If you read nothing else, know this:
-Find a Periodontist who has acquired this certification, has experience performing the procedure and has steady hands. It is a delicate surgery;
-If you cannot tolerate up to 2 hours of hard pulling and scraping during surgery, ask to be placed under general anesthesia;
-Although blogs indicate no pain medication was needed after a few days, you will probably experience a dull “teeth ache” for up to 2 weeks after surgery. And, your nose will experience bruising which may be more painful than the teeth.
-Know you cannot eat normally for 6 weeks following surgery. Soft foods do get caught in your teeth (especially if you have tightly spaced teeth); therefore, plan your menu in advance. For example, cottage cheese and scrambled eggs are on most published lists of “soft foods” for gum surgery. Don’t believe everything you read. Try foods out before surgery. If they get caught in between teeth, you won’t be able to remove them for 6 weeks.
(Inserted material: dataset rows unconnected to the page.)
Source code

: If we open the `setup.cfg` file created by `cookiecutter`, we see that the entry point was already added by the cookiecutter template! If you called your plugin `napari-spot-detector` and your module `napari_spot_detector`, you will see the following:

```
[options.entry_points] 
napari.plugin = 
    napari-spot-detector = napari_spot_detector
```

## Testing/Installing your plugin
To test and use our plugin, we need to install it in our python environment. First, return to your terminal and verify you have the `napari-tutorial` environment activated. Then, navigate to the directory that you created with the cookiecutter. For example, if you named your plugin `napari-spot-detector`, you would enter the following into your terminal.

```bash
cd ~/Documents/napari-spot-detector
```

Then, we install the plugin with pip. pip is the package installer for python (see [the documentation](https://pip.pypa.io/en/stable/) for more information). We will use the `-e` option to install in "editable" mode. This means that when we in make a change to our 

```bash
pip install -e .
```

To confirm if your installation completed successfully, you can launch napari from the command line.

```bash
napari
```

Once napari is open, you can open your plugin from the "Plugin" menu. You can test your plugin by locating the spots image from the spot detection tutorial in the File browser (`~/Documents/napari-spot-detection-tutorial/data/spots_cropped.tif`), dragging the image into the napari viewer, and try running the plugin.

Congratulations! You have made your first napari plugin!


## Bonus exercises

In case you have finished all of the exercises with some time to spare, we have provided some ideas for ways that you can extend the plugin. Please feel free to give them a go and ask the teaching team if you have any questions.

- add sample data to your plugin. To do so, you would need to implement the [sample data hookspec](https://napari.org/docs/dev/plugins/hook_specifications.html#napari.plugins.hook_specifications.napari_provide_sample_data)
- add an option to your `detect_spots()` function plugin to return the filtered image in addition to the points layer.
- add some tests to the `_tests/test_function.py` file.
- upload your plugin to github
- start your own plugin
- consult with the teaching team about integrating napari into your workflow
I purchased Costco protein drinks, applesauce, lots of broth, sweet potatoes and then pureed many foods in the Vitamix machine. I did not eat bread, chips and crunchy food, steak, fruit with seeds and other foods that require you to chomp and use your gums. By week 3, I was breaking food up into small bites and placing them in the back of my mouth at the molars for chewing.
-Know that you cannot brush and floss the affected area for at least 6 weeks; this is a big deal for those of us whom love to brush our teeth.
-No alcohol the 1
week after surgery; no straws for drinking those shakes; no traveling in an airplane for the first 2 weeks;
-No sleeping on your side as it can move your new gums; I found this difficult as I cannot sleep on my back.
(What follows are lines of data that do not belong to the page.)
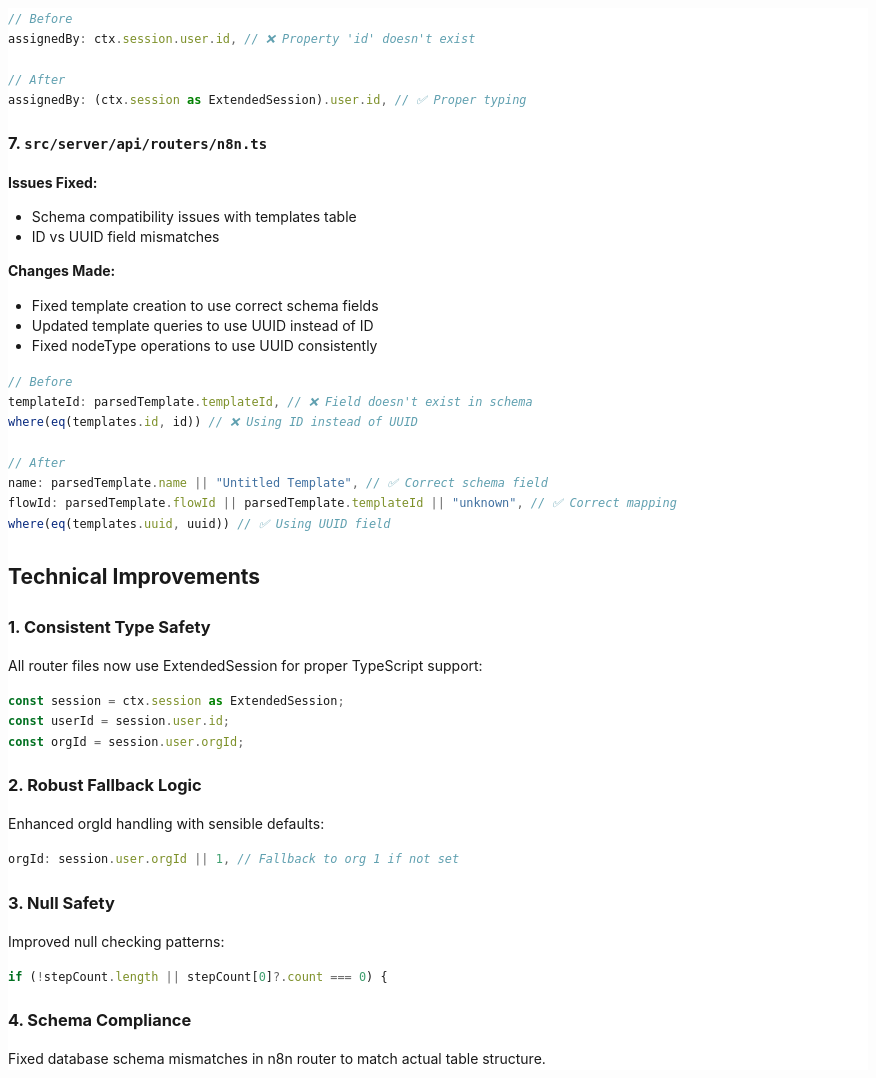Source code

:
```typescript
// Before
assignedBy: ctx.session.user.id, // ❌ Property 'id' doesn't exist

// After
assignedBy: (ctx.session as ExtendedSession).user.id, // ✅ Proper typing
```

### 7. `src/server/api/routers/n8n.ts`
**Issues Fixed:**
- Schema compatibility issues with templates table
- ID vs UUID field mismatches

**Changes Made:**
- Fixed template creation to use correct schema fields
- Updated template queries to use UUID instead of ID
- Fixed nodeType operations to use UUID consistently

```typescript
// Before
templateId: parsedTemplate.templateId, // ❌ Field doesn't exist in schema
where(eq(templates.id, id)) // ❌ Using ID instead of UUID

// After
name: parsedTemplate.name || "Untitled Template", // ✅ Correct schema field
flowId: parsedTemplate.flowId || parsedTemplate.templateId || "unknown", // ✅ Correct mapping
where(eq(templates.uuid, uuid)) // ✅ Using UUID field
```

## Technical Improvements

### 1. **Consistent Type Safety**
All router files now use ExtendedSession for proper TypeScript support:
```typescript
const session = ctx.session as ExtendedSession;
const userId = session.user.id;
const orgId = session.user.orgId;
```

### 2. **Robust Fallback Logic**
Enhanced orgId handling with sensible defaults:
```typescript
orgId: session.user.orgId || 1, // Fallback to org 1 if not set
```

### 3. **Null Safety**
Improved null checking patterns:
```typescript
if (!stepCount.length || stepCount[0]?.count === 0) {
```

### 4. **Schema Compliance**
Fixed database schema mismatches in n8n router to match actual table structure.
-No exercise is allowed beyond walking for 6 weeks after surgery as this can move or damage your gums from movement and/or falling; don’t take this lightly if you are as athletic as I am.
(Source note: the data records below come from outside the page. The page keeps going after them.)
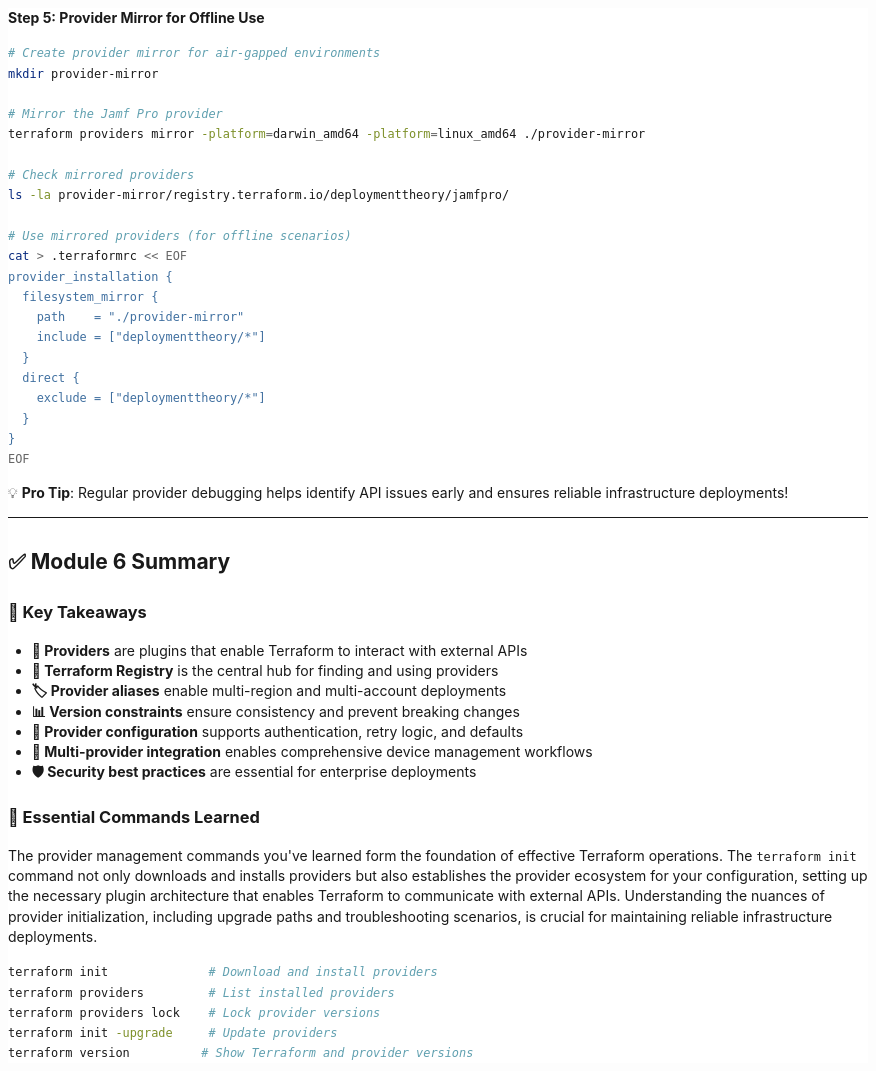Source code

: **Step 5: Provider Mirror for Offline Use**

```bash
# Create provider mirror for air-gapped environments
mkdir provider-mirror

# Mirror the Jamf Pro provider
terraform providers mirror -platform=darwin_amd64 -platform=linux_amd64 ./provider-mirror

# Check mirrored providers
ls -la provider-mirror/registry.terraform.io/deploymenttheory/jamfpro/

# Use mirrored providers (for offline scenarios)
cat > .terraformrc << EOF
provider_installation {
  filesystem_mirror {
    path    = "./provider-mirror"
    include = ["deploymenttheory/*"]
  }
  direct {
    exclude = ["deploymenttheory/*"]
  }
}
EOF
```

💡 **Pro Tip**: Regular provider debugging helps identify API issues early and ensures reliable infrastructure deployments!

---

## ✅ Module 6 Summary

### 🎯 Key Takeaways
- **🔌 Providers** are plugins that enable Terraform to interact with external APIs
- **🏪 Terraform Registry** is the central hub for finding and using providers
- **🏷️ Provider aliases** enable multi-region and multi-account deployments
- **📊 Version constraints** ensure consistency and prevent breaking changes
- **🔧 Provider configuration** supports authentication, retry logic, and defaults
- **🔗 Multi-provider integration** enables comprehensive device management workflows
- **🛡️ Security best practices** are essential for enterprise deployments

### 🔑 Essential Commands Learned

The provider management commands you've learned form the foundation of effective Terraform operations. The `terraform init` command not only downloads and installs providers but also establishes the provider ecosystem for your configuration, setting up the necessary plugin architecture that enables Terraform to communicate with external APIs. Understanding the nuances of provider initialization, including upgrade paths and troubleshooting scenarios, is crucial for maintaining reliable infrastructure deployments.

```bash
terraform init              # Download and install providers
terraform providers         # List installed providers  
terraform providers lock    # Lock provider versions
terraform init -upgrade     # Update providers
terraform version          # Show Terraform and provider versions
```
-Don’t ignore the importance of icing your face for the first 72 hours; it will help reduce swelling and pain and hasten recovery;
Overall, the procedure and Dr. Rosenberg’s performance have been exceptional. I would recommend this procedure if you have multiple receding teeth that require fillings, you want to reduce sensitivity of exposed roots or recession is visible when you smile. The outcome is absolutely worthwhile.